▶ Page text
---*---
The problem we came across lies in humongous output values being returned by the “metabolicEP” function in the output variable ‘a’. From tracing back the execution of the code, it seems the origin of these humongous output values lies in the update statement in line 98 of metabolicEP.m:

new_a = av + (av – mu) . new_d . s1

It turns out new_d occasionally becomes extremely large, 1e50. In our calculation for a human-size network, this happened 162 times. Out of these, in 160 cases the term av – mu was exactly zero, but in two cases it did not exactly cancel out, leaving a small but nonzero result of 1e-19; giving a product (av - mu) .* new_d that still comes out very large, thus presumably propagating to the final result. As new_d is capped by maxvar in line 97, we have been able to circumvent the issue by decreasing maxvar from 1e50 to 1e19, which prevented this blowup. However, we are now wondering if this “runaway” new_d can happen with certain models (we observed the blowup with several models), or if this should not actually occur.

In this context, we were also wondering about the line 96, which gives new_d as 1./(1./va – 1./s). In our calculation, there are some values of va and s that are the the same, if that occurs new_d would become infinite and get capped by maxvar in the next line. We were wondering whether this was in fact expected behavior for which we can simply decrease maxvar if problems occur, or if something might in fact have gone wrong if new_d became infinite to begin wit

Best regards,

Wei Chen, Kao

anna-pa-m commented 3 years ago

Dear Kao Wei Chen, this is a known issue of the iterative method. The "d" variables can take huge/very small values in the first iterations of the algorithm: this explains why we impose a minimum and a maximum value for them. As a consequence also the "a" variables are affected by the behavior of the "d" variables within the first iterations. Nevertheless, this issue cures itself, and at convergence (a,d) should well behave. The value 1e50 is arbitrarily large and of course, you can change it: however, the results you get at convergence (i.e. the means and the variances "av" and "va" of the marginal probability densities, and the marginal profiles parametrized by "mu" and "s" and the lower/upper flux bounds) should be (reasonably) independent of the large/small number you pick (1e19 could work). Anyway, to avoid this kind of issue, I suggest pre-processing your model before applying MetabolicEP and using the implementation in MetabolicEPT0 which seems to be more numerically stable than our first implementation.

Best! A
---*---
▶ Supplied material
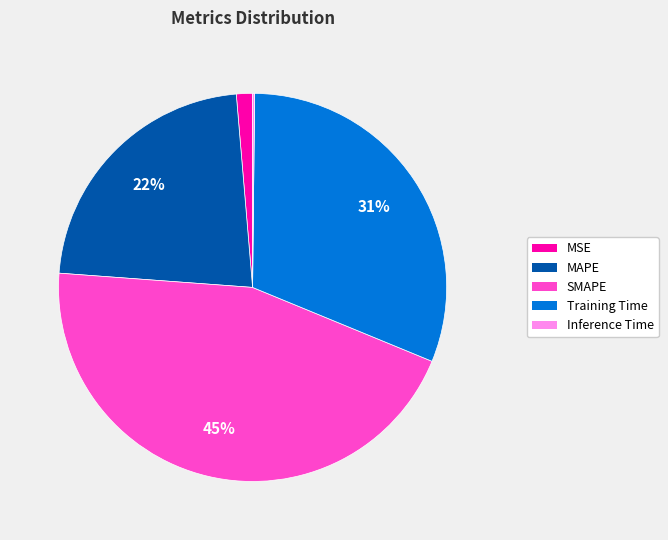

Which has a higher value, MAPE or SMAPE?

SMAPE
---*---
▶ Written task 1
In two sentences, summarize the metabolicEP discussion.
▶ Written task 2
Please list every line number of metabolicEP.m that the metabolicEP discussion cites, each with what the discussion says that line does.

▶ Expected output 1
Users found that the metabolicEP function returned huge values in the output variable "a" because new_d occasionally reached 1e50, and lowering maxvar from 1e50 to 1e19 prevented the blowup. The reply explains that the "d" variables can take extreme values in the first iterations and that this cures itself at convergence, and it suggests pre-processing the model and using MetabolicEPT0.

▶ Expected output 2
- Line 96 gives new_d as 1./(1./va – 1./s).
- Line 97 caps new_d by maxvar.
- Line 98 holds the update statement new_a = av + (av – mu) . new_d . s1.